Some time ago, I heard a bit of a radio series in which the heroine found herself in a weird parallel version of London. (I was fairly sure that this was “Undone”, written by Ben Moor – I got so obsesessed that I confirmed this with the writer! – and therefore the protagonist’s name was Edna.) Edna came across a business called “We Will Hide Your Stuff”. She was so puzzled by this that she phoned them up to find out what it was about. The conversation went:
“You know your stuff?”
“Yes?”
“We hide it.”
This seems to be an approach taken in a joint effort by BT and Microsoft. For their business customers, BT provide e-mail via Microsoft Exchange Server. So far, so good. However, the e-mail that reaches the user is pre-filtered for spam.

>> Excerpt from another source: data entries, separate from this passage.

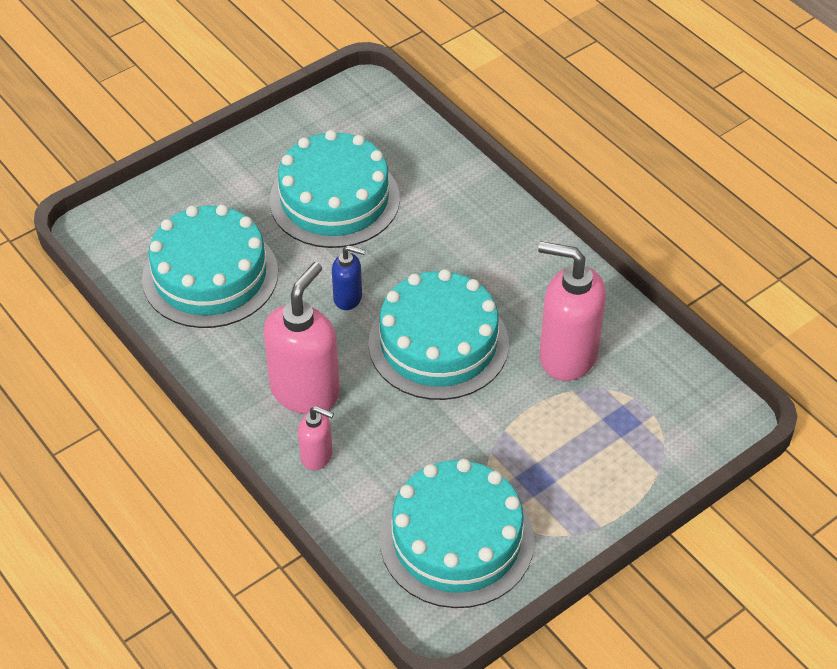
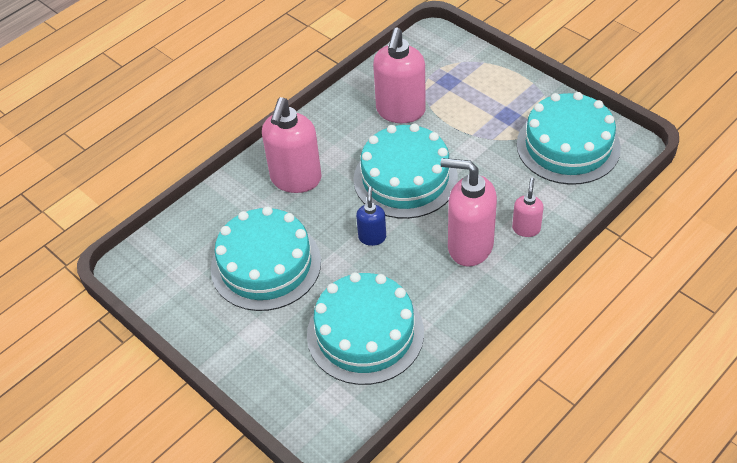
camera: 95 degrees left, 0 degrees up
(463, 235) = (295, 179): none -> pink soap dispenser

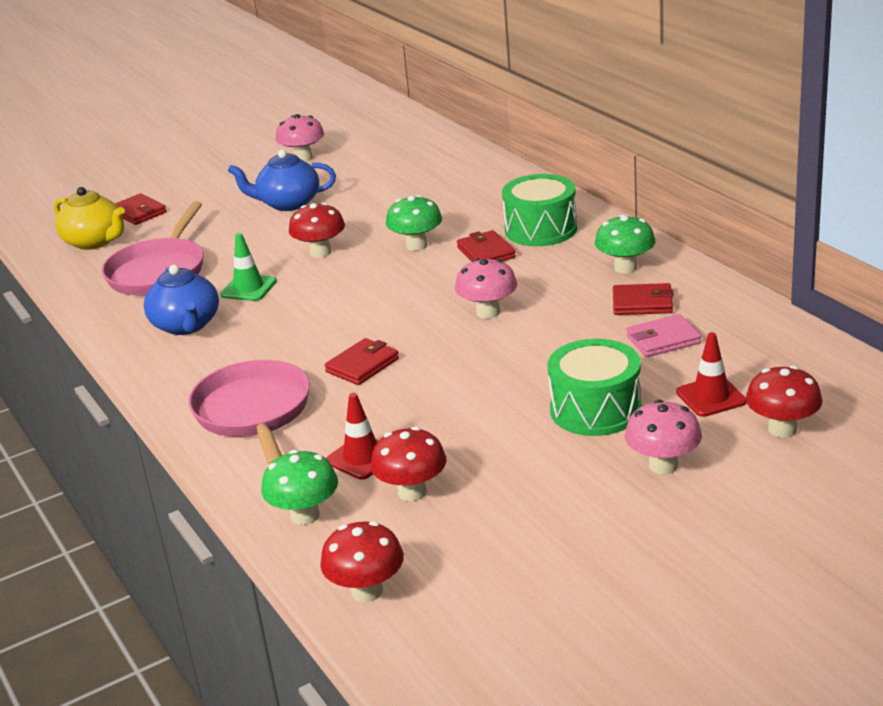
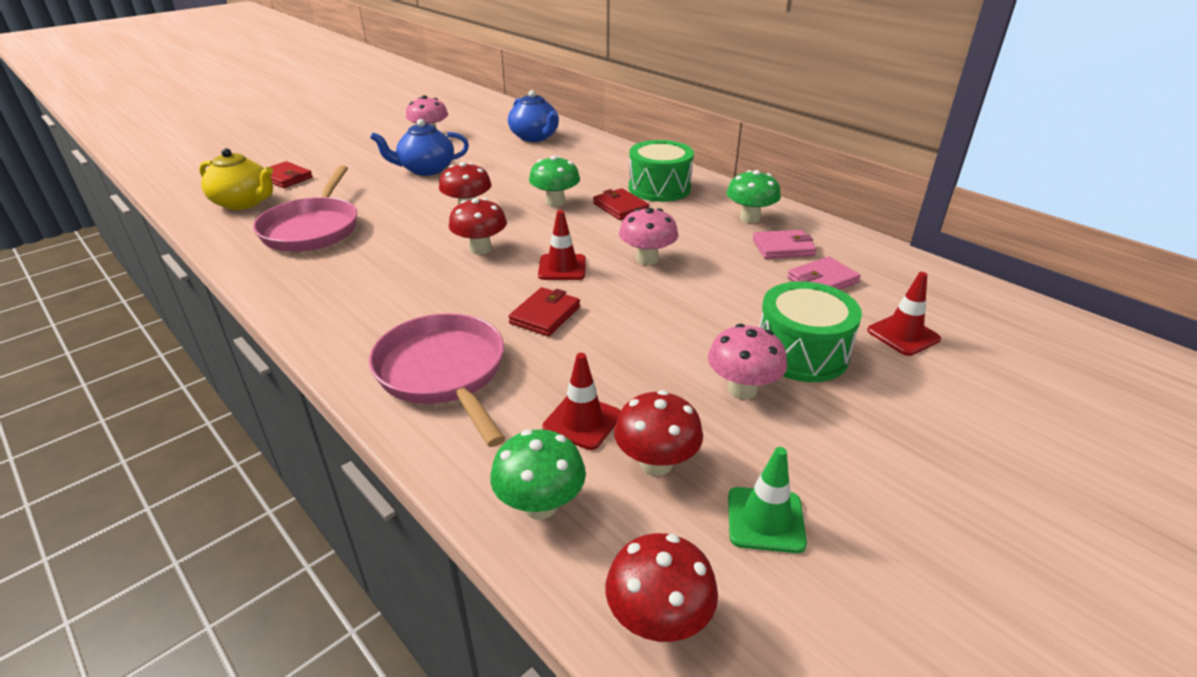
camera: 15 degrees left, 5 degrees up
(186, 325) = (349, 279): blue teapot -> blue teapot (535, 137)
(248, 288) = (406, 242): green traffic cone -> green traffic cone (765, 520)
(396, 319) = (562, 267): none -> red traffic cone
(642, 303) = (783, 248): red wallet -> pink wallet
(663, 465) = (907, 413): pink mushroom -> pink mushroom (742, 389)
(782, 429) = (993, 365): red mushroom -> red mushroom (480, 249)

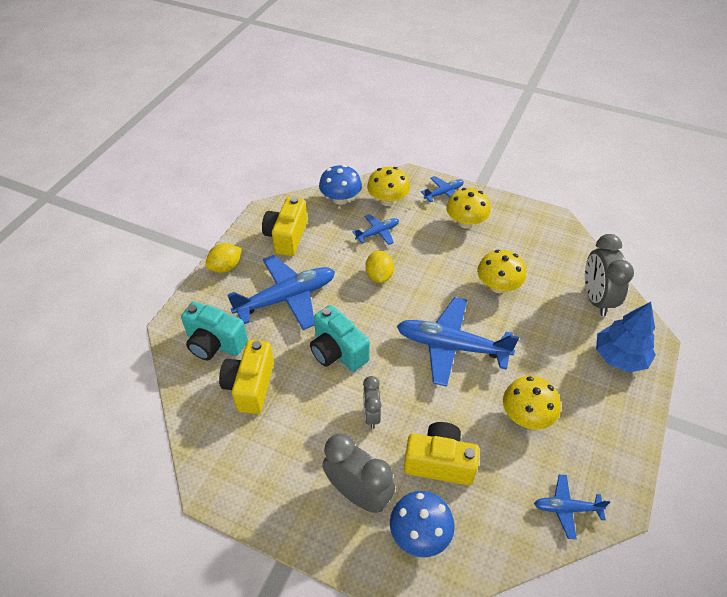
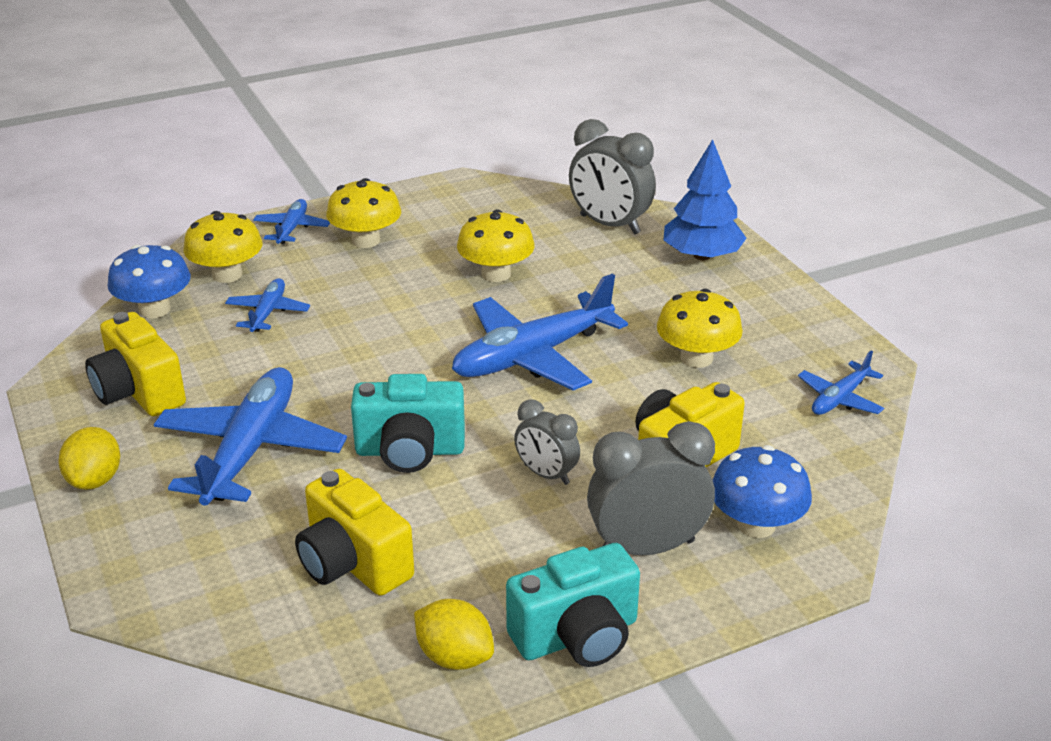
camera: 50 degrees left, 15 degrees down
(215, 343) = (224, 563): turquoise camera -> turquoise camera (577, 636)
(379, 276) = (341, 350): yellow lemon -> yellow lemon (454, 657)

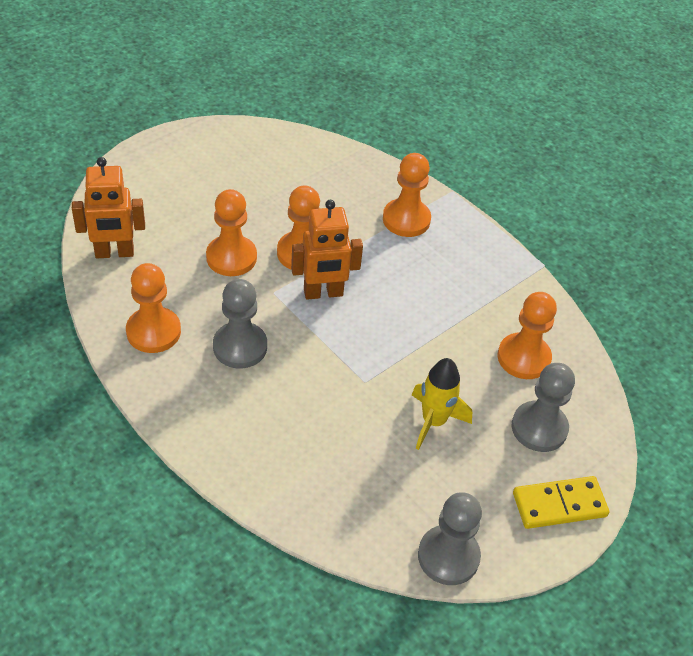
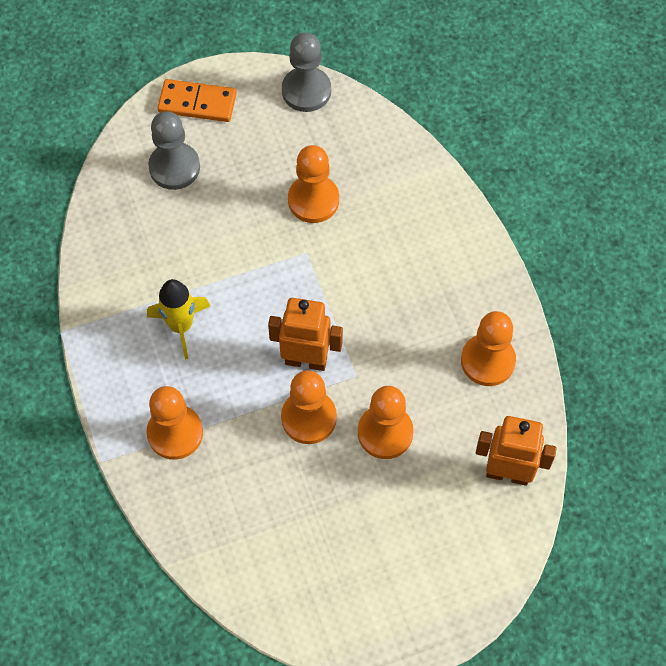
camera: 155 degrees left, 15 degrees up
(240, 347) = (409, 321): grey pawn -> none
(433, 421) = (263, 198): yellow rocket -> yellow rocket (181, 326)
(523, 358) = (147, 235): orange pawn -> orange pawn (313, 200)
(559, 505) = (197, 103): yellow domino -> orange domino

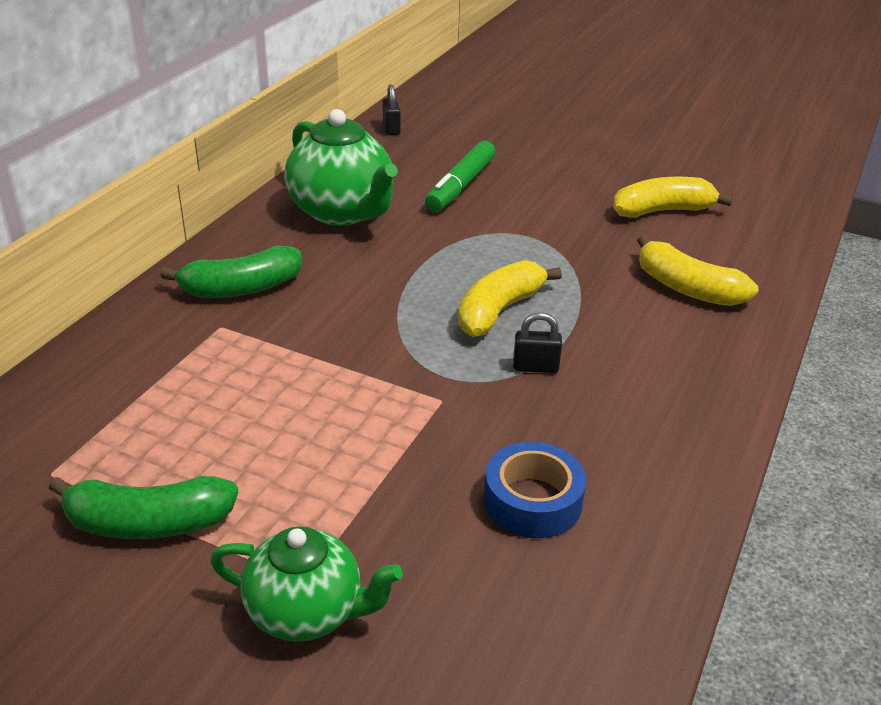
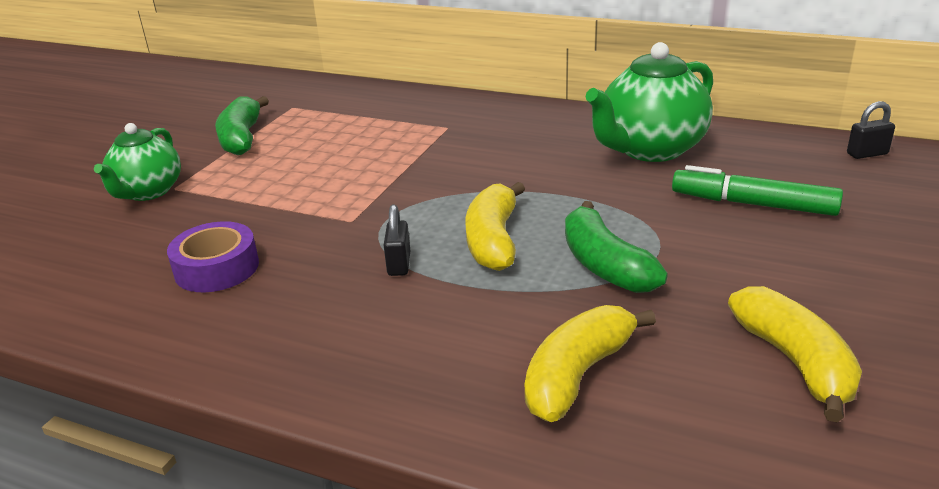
camera: 90 degrees right, 5 degrees down
(241, 288) = (502, 126): green banana -> green banana (605, 265)
(499, 311) = (493, 240): yellow banana -> yellow banana turned 120 degrees counterclockwise
(532, 501) = (217, 268): blue tape -> purple tape

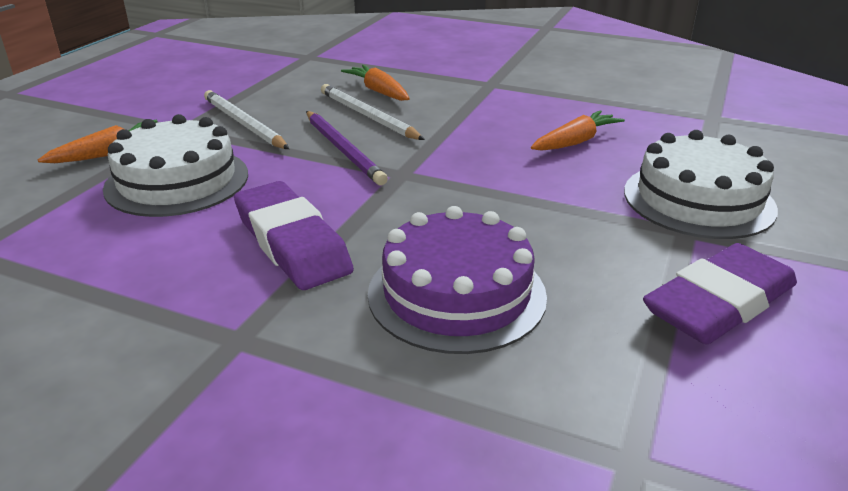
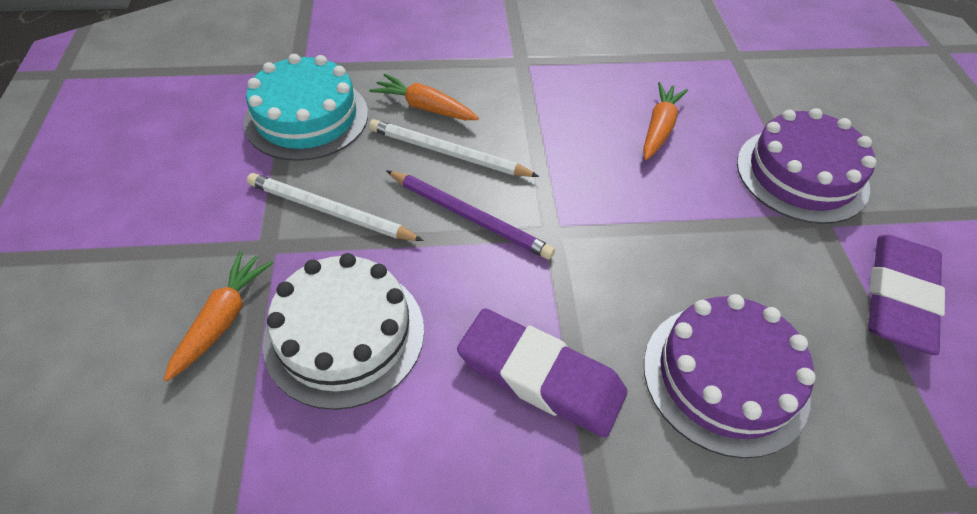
camera: 30 degrees left, 20 degrees up
(285, 79) = (306, 117): none -> turquoise cake
(698, 199) = (801, 174): white cake -> purple cake

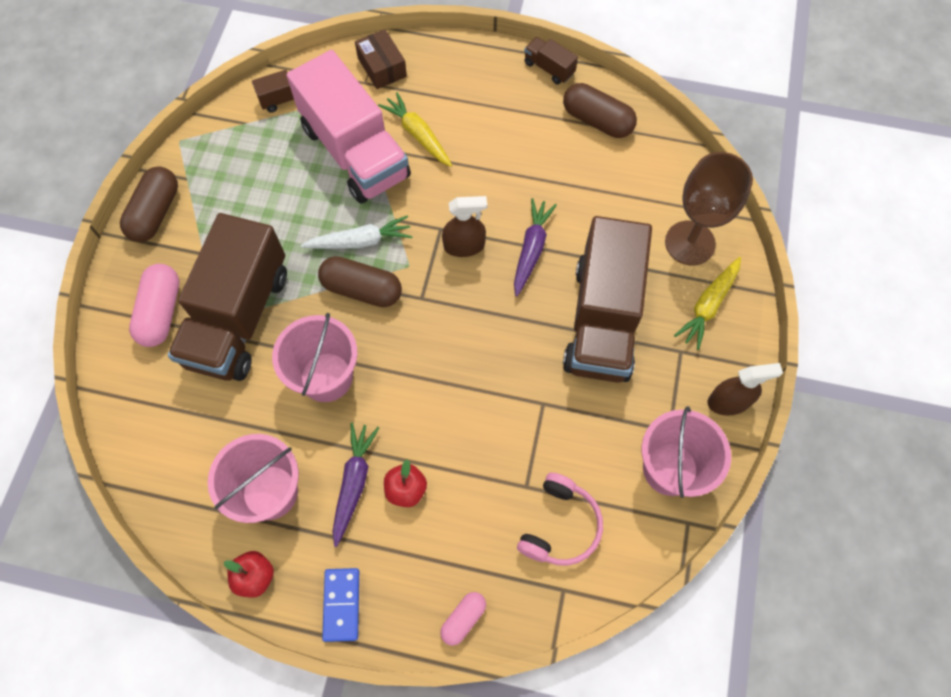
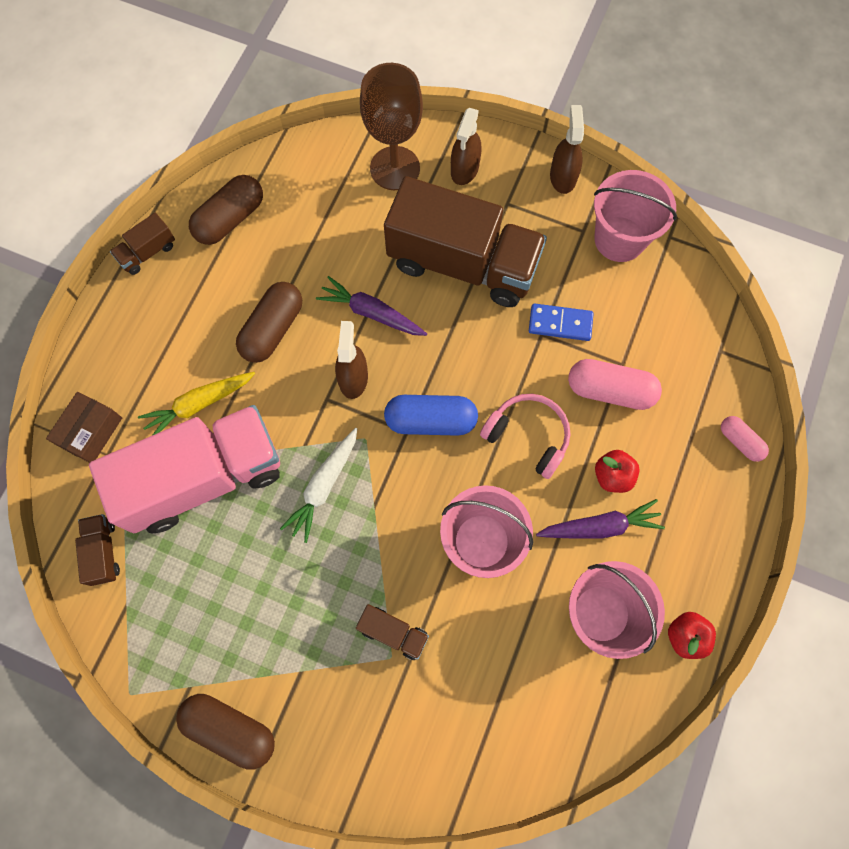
camera: 80 degrees left, 5 degrees up
(161, 312) = (369, 726): pink capsule -> pink capsule (610, 390)
(239, 317) = (393, 633): brown truck -> brown truck, size x0.41
(342, 604) = (719, 552): blue domino -> blue domino (560, 323)
(354, 483) = (600, 526): purple carrot -> purple carrot turned 150 degrees clockwise
(360, 241) = (324, 486): white carrot -> white carrot turned 150 degrees counterclockwise
(362, 289) = (384, 492): brown capsule -> brown capsule (273, 329)
(382, 67) = (90, 432): brown box -> brown box turned 45 degrees counterclockwise
(435, 316) = (431, 420): none -> blue capsule
(560, 526) = (662, 342): pink headphones -> pink headphones (528, 436)
(708, 305) = (464, 169): yellow carrot -> brown spray bottle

You would think that this means that it goes into a spam folder, and so it does, but that spam folder is not visible to the user. There is a spam folder visible to the user, but nothing goes there, because anything that Microsoft Exchange thinks is spam gets trapped by the hidden pre-filtering system. This is filtering by algorithm, and, of course, it is imperfect. It traps some genuine spam, but it also lets some through. Crucially, it traps some genuine business communications.
BT can give their customers access to this pre-filtering spam folder, but they don’t do so automatically. In order to get access, you need to prove to BT that there is some e-mail that you have not received. You would think that they would see a flaw in this approach.